Since 1980 the claimant tenant had at all material times been the tenant of The Deers Hut public house in Liphook, Hampshire. On 23 October 1986 the tenant took from the defendant landlord (then known as Courage Ltd) a new lease for a term of five years with an option, contained in clause 26 of the lease, to renew for a further five years. Under the terms of a business agreement, which was incorporated into the lease, the tenant agreed to purchase all his requirements of beers and liquors from the landlord or its nominated supplier, and to purchase certain minimum quantities from those sources (the tie obligations). The option was conditional, inter alia, upon the tenant having fulfilled the minimum purchase requirements in each year of the term.

In February 1989 the landlord, anticipating the implementation of certain recommendations of the Monopolies Commission, notified the tenant that he was released from the tie obligations so far as they related to wines and spirits. On 19 December 1989 the government made the Supply of Beer (Tied Estate) Order 1989 (the TEO), applicable to agreements made with brewers interested in more than 2,000 licensed premises. The order required such brewers, from 1 May 1990 (the operative date), to allow the sale on their tied premises of a draught beer of the lessee’s choice, and prohibited the imposition of any tie relating to low-alcohol beers and non-beer drinks (relevant purchases). Parties to any existing agreement relating to relevant purchases were required to terminate offending provisions before the operative date.
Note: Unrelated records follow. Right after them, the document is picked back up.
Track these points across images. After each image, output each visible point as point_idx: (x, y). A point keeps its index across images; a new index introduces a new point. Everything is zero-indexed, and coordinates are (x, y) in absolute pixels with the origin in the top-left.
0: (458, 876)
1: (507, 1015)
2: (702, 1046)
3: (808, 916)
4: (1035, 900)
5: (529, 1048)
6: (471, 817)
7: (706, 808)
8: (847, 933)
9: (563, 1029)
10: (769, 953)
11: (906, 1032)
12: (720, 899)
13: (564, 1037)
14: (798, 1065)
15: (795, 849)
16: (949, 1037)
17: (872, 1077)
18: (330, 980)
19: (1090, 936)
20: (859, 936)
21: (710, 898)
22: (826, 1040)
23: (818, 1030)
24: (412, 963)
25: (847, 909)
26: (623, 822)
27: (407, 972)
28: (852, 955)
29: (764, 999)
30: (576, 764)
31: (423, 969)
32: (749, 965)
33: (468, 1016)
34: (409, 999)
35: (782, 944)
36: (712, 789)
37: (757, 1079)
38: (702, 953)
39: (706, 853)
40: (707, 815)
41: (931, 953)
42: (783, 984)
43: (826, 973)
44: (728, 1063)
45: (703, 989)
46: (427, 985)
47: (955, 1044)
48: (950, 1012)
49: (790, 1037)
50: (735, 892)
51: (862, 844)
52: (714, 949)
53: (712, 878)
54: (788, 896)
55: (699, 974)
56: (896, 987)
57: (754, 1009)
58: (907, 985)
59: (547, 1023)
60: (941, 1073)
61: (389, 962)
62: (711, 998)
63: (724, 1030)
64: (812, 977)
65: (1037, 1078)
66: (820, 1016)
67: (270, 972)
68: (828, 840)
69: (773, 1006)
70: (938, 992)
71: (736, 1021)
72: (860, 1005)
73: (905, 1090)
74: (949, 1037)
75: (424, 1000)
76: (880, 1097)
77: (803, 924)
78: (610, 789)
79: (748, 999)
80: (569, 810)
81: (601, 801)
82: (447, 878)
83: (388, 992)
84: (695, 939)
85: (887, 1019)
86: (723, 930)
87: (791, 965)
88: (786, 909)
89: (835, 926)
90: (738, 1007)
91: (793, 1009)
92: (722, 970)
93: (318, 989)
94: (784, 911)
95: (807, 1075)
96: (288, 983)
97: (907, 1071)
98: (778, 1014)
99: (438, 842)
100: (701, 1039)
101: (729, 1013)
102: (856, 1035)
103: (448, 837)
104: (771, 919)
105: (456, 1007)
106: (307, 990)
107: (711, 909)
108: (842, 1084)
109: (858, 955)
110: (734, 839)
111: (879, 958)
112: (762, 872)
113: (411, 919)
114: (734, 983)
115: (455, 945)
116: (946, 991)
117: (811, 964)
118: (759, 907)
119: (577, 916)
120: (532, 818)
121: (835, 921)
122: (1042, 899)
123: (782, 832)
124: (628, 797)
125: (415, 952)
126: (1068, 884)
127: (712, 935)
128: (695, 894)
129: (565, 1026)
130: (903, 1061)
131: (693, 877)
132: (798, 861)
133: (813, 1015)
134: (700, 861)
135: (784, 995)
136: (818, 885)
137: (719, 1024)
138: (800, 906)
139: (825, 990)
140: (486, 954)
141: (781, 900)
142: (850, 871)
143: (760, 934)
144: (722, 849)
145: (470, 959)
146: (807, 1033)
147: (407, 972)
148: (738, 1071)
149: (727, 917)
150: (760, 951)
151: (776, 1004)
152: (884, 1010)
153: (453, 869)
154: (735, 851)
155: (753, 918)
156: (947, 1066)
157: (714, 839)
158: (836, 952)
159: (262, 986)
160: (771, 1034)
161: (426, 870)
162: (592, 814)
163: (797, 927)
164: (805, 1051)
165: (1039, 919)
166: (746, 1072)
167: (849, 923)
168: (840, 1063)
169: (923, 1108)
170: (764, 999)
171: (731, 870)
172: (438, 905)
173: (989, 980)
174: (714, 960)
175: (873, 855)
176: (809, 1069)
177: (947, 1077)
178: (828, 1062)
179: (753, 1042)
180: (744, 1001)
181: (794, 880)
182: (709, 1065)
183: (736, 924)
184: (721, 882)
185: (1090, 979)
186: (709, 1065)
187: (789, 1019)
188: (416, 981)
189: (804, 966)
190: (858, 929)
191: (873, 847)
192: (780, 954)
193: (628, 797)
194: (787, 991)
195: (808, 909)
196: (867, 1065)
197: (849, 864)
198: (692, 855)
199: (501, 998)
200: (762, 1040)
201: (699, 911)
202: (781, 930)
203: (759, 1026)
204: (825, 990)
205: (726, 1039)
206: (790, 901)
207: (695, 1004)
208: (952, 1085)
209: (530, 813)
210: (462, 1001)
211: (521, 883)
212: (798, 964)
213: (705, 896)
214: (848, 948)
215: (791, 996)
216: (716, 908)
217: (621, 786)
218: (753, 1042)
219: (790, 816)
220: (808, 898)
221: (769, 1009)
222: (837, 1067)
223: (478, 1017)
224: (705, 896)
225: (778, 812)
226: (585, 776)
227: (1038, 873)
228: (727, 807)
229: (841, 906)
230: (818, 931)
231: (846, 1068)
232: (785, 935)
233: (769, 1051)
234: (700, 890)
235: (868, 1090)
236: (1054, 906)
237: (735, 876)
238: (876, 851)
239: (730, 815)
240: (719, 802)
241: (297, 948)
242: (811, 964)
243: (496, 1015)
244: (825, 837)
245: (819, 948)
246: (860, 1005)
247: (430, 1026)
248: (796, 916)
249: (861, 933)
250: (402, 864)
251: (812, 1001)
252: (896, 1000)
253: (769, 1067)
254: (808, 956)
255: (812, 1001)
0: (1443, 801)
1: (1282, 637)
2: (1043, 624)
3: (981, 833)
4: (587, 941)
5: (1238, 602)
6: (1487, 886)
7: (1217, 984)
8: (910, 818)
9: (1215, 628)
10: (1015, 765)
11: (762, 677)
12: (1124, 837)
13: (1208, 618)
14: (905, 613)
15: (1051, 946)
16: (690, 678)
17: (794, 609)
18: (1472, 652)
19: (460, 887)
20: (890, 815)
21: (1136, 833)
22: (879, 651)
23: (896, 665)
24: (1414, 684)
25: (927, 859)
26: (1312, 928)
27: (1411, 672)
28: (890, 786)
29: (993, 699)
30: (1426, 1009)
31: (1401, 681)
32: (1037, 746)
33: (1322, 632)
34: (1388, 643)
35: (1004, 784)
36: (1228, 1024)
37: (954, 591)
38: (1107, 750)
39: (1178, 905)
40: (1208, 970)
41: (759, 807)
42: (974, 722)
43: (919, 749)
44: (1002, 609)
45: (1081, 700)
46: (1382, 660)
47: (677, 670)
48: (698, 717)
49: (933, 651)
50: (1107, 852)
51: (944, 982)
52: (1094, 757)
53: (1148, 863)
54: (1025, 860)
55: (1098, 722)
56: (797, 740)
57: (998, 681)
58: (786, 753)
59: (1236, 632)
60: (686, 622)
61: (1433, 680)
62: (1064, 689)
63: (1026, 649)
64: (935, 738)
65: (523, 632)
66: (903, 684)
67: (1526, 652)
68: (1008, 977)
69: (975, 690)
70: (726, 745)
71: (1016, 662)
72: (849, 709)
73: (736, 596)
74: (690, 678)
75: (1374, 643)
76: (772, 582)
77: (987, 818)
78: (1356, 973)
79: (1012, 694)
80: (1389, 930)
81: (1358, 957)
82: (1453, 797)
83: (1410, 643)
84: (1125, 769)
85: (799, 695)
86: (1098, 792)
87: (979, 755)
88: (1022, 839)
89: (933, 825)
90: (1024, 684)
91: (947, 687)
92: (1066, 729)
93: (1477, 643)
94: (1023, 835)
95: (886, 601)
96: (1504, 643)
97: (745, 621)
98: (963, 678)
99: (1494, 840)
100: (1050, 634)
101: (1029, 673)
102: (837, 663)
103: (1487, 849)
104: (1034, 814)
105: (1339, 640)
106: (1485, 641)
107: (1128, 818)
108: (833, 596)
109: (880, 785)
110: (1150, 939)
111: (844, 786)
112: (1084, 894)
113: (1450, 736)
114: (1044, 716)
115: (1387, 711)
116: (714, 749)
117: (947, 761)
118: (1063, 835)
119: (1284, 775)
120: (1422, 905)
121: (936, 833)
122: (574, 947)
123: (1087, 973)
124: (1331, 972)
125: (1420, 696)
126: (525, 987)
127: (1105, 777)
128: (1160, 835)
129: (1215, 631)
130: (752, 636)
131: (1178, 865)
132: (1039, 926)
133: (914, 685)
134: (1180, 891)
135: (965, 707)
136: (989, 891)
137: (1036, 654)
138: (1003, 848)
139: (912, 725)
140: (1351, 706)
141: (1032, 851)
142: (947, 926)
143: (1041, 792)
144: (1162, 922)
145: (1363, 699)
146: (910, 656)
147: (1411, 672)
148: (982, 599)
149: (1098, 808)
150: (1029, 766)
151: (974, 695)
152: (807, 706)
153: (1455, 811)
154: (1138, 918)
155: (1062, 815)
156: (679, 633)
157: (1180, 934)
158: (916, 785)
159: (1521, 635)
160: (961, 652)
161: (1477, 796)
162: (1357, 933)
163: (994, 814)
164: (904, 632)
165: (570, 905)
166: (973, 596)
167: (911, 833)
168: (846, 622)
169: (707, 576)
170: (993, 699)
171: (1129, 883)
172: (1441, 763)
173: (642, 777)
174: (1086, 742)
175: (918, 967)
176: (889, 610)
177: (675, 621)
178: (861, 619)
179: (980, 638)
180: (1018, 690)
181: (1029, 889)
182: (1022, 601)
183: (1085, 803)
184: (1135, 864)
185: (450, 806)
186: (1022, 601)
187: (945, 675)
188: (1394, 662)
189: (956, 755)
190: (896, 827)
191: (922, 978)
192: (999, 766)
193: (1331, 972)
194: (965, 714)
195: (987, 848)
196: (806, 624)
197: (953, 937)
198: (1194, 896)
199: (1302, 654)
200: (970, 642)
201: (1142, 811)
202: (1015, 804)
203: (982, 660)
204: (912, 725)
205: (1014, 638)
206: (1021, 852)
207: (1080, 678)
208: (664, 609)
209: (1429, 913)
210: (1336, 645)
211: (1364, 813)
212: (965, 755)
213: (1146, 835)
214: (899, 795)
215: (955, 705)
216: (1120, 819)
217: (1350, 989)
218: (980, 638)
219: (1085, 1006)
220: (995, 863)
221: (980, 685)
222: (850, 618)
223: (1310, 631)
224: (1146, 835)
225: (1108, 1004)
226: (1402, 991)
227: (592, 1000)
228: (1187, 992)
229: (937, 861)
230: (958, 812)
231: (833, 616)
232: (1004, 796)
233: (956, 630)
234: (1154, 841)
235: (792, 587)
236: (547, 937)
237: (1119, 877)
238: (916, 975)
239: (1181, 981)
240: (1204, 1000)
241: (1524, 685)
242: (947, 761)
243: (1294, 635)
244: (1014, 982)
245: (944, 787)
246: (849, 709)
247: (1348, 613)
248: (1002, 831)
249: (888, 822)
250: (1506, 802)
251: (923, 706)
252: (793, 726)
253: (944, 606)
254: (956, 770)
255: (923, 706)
In correspondence between the parties during April and May 1990, it was confirmed that the tie provisions would cease to operate so far as relevant purchases were concerned.

In January 1992 the tenant sought to exercise the option, but was persuaded by the landlord that the waiver of the tie obligations did not affect the conditions attached to the option, which he had failed to fulfil. In the belief that the option could not be exercised, the tenant accepted the offer of a new 20-year lease from Inntrepreneur Pub Co plc (CPC) on terms allegedly much more onerous than those which would have applied had he renewed pursuant to clause 26. Subsequently, having formed the view that he had been misled by the landlord, the tenant brought an action for damages for misrepresentation. Two questions fell to be determined by way of preliminary issue: (i) whether the the tenant was correct in maintaining that the waiver extended to the conditions in clause 26; and (ii) whether, if the landlord’s view was correct, the TEO deprived the tenant of the benefit of the option.

Held: The tenant succeeded on the first issue, but not on the second.

1. Since the same form of lease had been considered by the Court of Appeal in Byrne v Inntrepreneur Beer Supply Co Ltd (reported sub nom Courage Ltd v Crehan [1999] 2 EGLR 145), the court was bound to hold that the tie obligations and the option conditions had to be read together. There was nothing in the relevant correspondence to prevent a reasonable person from assuming that the waiver was intended to apply to both provisions. As a matter of business usage, it was immaterial that the landlord’s letters spoke in terms of “obligations” and “requirements” as distinct from “conditions”. The waiver accordingly operated in the manner contended for by the tenant.

2. If the landlord’s interpretation was correct (and not otherwise) then the presence of the conditions attached to the option would provide a strong disincentive to purchase from third parties. For that reason the landlord could not require compliance with those conditions without purporting to enforce an agreement that, in the language of the regulation, was one that “precludes or restricts relevant purchases”. However, that alone did not invalidate the option, as the offending provisions, unlike those considered in Byrne (supra), could be severed without destroying its commercial purpose. Nevertheless, the tenant would lose the benefit of the option because he could not enforce it without relying on his own unlawful failure to terminate the agreement: see Byrne, applying Tinsley v Milligan [1994] 1 AC 340; [1993] EGCS 118.

Mark Breale (instructed by Maitland Walker, of Minehead) appeared for the claimant; Nicholas Green QC and Martin Roger (instructed by Masons) appeared for the defendants.